Es bedarf schon eines verhinderten Narzissten wie Coogan, dieser Figur sympathische Seiten abzugewinnen. Der hat sich seine Meriten in der Rolle des größenwahnsinnigen Provinzradio-DJs Alan Partridge verdient, ein Hang zur Selbsterniedrigung gehörte also schon früh zu seinem dramatischen Repertoire. In „The Look Of Love“ geht er sogar noch einen Schritt weiter als mit seiner Darstellung des Factory-Labelchefs und „Madchester“-Impresarios
Tony Wilson in „24 Hour Party People“, weil Raymond – im Gegensatz zu Wilson – kein besonders schützenswertes Kulturgut hinterlassen hat außer einigen Herrenwitzen und deftigen Anekdoten. „Ein normales Leben ist für normale Menschen“, erklärt Raymond im Film einmal seiner kurzzeitigen Liebschaft Fiona Richmond, die sich mit einer schlüpfrigen Kolumne in „Men Only“ („In 80 Lays Around The World“) einen Namen machte.
Dieses Selbstverständnis beschreibt bereits ganz trefflich, was Winterbottom an Raymond primär interessiert. „The Look Of Love“ demonstriert ästhetisch versiert (vom psychedelischen Blubbern der Swinging Sixties bis zur entsättigten Pop-Depression der Thatcher-Jahre), wie ein geiler Egomane systematisch die Begrenzungen eines „normalen Lebens“ überschreitet. Seinen unehelichen Sohn schickt Raymond nach einem peinlich-berührten Wiedersehen mit einem Schulterklopfen nach Hause, seiner schwangeren Tochter Debbie legt er dafür im Kreißsaal eine Line Koks gegen die Wehen. Raymonds Beziehung zur Tochter, die zu jung an einer Überdosis Heroin starb, dient in „The Look Of Love“ als Prisma, um den Blick auf dieses monströse Lebenswerk zu schärfen. Doch Winterbottoms Verständnis von Systemen ist besser als sein Gespür für Figuren, was ihn unter den zeitgenössischen Filmemachern allenfalls zu einem ausgezeichneten Handwerker macht.

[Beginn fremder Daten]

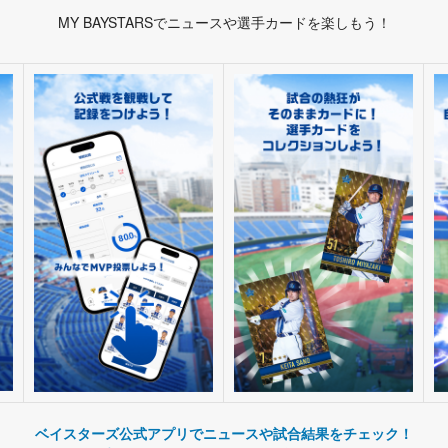
MY BAYSTARSでニュースや選手カードを楽しもう！
ベイスターズ公式アプリでニュースや試合結果をチェック！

Die Doppeldeutigkeit des Filmtitels ist daher trügerisch. Winterbottom geht es eher um den „Look Of Love“ als den „Look Of Love“. Raymond schließt die Systeme von Geld und Sex zu einem Warenkreislauf kurz, und Winterbottom schwelgt darin, das Zeichenhafte dieses Prozesses zu illustrieren: die Musik, die Pornografie, die Verschwendung, Raymonds pompöses Liebesdomizil (übrigens von Ringo Starr eingerichtet). Und die Frisuren. Coogan trägt in „The Look Of Love“ eine eindrucksvolle Bandbreite an Frisuren zur Schau, bis schließlich die Eitelkeit der Darstellung kaum noch von der Eitelkeit des Dargestellten zu trennen ist. Winterbottom will nicht sich so recht zwischen Travestie und Kolportage entscheiden. Im Zweifelsfall kann man das aber immer auch unter Pop verbuchen.